▸ **Aim of the exercise**
Write out the passage from the notes on virtual architecture below word for word, beginning at the words "2001.03.30 11:24" and stopping after "the first entry.".

▸ **Excerpted passage**
───
This idea then quickly turned into the exhibit idea: "What to do with museums." ...taking advantage of Quondam's own museum model collection. The possibility of not only using the various museums as "actual" sites for exhibits.
...collecting, displaying, exhibiting, curating, but also creating "museumpieces" that are altogether new.


2001.01.16
virtual architecture
I agree whole-heartedly that cyberspace offers a "parallel" realm within which to design and 'build'. The term I've used instead of parallel is 'other', as in the best architecture in cyberspace is something other than the architecture of the real world. I too am not interested in seeing the architecture of cyberspace merely being a reenactment of the real world. The real world of architecture already does an excellent job of reenacting itself.


2001.01.25
AD[vocating] PUBLICITY
Virtual architecture can be many things, and not necessarily something facilitated by the internet. Virtual architecture that is facilitated by the internet, however, should reasonably utilize whatever the internet has to offer. There can be representation and there can be presentation. Virtual architecture can represent the world as we know it or it can present something other than the world as we know it. Personally, I think it more challenging and design-wise more stimulating to use virtual architecture facilitated by the internet to try presenting something other than what is already available.
Because I focused on creating an 'other than what is already there' museum I learned that collecting and exhibiting digital data only begets more and more and more digital data, i.e., I found myself with a[n architectural] collection that is virtually infinite. This virtual infinite characteristic comes from the intrinsic mutable nature of digital data. As an architect, I now see a virtual architecture challenge in now trying to design a virtual museum [of] architecture that matches the virtual infinity of its collection.


2001.03.30 11:24
Re: quaestio abstrusa
I found the phrase in the English to Latin section of a pocket Latin/English dictionary. I was looking up the Latin word for puzzle and 'quaestio abstrusa' was the first entry.
───
▸ **The data**
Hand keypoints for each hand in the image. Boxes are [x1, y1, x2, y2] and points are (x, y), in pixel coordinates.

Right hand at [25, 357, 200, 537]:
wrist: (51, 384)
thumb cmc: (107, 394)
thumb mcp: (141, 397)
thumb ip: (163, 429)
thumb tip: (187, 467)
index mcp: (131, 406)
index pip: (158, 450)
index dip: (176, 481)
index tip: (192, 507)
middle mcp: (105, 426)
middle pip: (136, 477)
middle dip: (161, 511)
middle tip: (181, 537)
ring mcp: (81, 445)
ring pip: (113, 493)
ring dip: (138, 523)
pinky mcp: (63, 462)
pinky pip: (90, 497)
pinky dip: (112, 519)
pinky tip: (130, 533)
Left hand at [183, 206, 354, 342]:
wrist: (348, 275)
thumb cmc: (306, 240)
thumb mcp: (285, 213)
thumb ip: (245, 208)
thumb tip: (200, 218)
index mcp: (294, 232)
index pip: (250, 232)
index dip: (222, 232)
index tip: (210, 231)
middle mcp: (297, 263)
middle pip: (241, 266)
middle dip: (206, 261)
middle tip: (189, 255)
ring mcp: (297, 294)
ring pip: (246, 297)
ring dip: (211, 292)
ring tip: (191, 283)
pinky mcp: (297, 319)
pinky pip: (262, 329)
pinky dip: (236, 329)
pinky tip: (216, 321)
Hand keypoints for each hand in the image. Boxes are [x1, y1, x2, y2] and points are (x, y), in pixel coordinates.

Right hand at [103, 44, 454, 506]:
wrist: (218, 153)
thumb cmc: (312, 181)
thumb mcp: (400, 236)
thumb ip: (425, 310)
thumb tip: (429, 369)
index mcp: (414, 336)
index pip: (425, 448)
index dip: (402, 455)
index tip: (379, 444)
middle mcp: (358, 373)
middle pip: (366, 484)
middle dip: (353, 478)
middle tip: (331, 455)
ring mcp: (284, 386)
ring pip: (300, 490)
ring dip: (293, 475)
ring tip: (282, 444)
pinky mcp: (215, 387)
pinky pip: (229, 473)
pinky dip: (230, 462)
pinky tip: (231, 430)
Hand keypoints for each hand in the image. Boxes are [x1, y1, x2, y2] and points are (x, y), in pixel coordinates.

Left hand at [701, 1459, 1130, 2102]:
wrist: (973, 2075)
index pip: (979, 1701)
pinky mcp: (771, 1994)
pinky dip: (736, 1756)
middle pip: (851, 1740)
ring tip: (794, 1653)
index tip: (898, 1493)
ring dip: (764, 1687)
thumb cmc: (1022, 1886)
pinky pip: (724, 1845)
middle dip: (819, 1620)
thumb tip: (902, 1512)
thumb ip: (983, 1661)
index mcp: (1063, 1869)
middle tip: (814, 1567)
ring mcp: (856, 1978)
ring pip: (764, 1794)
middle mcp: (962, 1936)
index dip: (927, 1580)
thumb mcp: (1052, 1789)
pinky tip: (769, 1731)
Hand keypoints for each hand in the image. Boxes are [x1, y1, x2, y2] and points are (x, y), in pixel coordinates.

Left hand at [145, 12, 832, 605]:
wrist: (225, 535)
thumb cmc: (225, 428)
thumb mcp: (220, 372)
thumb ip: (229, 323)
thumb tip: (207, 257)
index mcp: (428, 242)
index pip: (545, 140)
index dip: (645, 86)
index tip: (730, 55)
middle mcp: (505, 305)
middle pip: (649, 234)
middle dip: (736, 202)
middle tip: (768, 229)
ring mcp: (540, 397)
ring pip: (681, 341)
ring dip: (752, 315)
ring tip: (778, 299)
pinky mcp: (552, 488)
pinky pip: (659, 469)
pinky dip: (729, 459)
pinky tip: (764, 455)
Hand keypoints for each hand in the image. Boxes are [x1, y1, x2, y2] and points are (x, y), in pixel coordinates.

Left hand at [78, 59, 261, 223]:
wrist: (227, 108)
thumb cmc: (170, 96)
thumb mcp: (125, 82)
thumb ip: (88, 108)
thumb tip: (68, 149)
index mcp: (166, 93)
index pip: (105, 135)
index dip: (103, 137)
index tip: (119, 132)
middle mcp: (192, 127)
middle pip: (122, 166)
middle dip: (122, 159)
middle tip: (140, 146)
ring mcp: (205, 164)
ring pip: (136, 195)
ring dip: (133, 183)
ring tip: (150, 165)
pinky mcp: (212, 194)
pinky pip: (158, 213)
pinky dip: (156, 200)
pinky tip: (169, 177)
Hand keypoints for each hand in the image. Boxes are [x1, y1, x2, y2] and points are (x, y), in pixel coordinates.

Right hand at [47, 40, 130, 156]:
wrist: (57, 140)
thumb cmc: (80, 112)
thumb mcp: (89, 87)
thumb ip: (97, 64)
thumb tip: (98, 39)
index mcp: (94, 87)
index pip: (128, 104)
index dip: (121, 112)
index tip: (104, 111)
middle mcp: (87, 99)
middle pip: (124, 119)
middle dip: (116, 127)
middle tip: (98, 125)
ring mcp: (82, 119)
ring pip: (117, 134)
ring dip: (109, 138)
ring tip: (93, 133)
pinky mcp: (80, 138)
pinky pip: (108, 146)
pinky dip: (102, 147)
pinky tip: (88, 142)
───
▸ **Task response**
2001.03.30 11:24
Re: quaestio abstrusa
I found the phrase in the English to Latin section of a pocket Latin/English dictionary. I was looking up the Latin word for puzzle and 'quaestio abstrusa' was the first entry.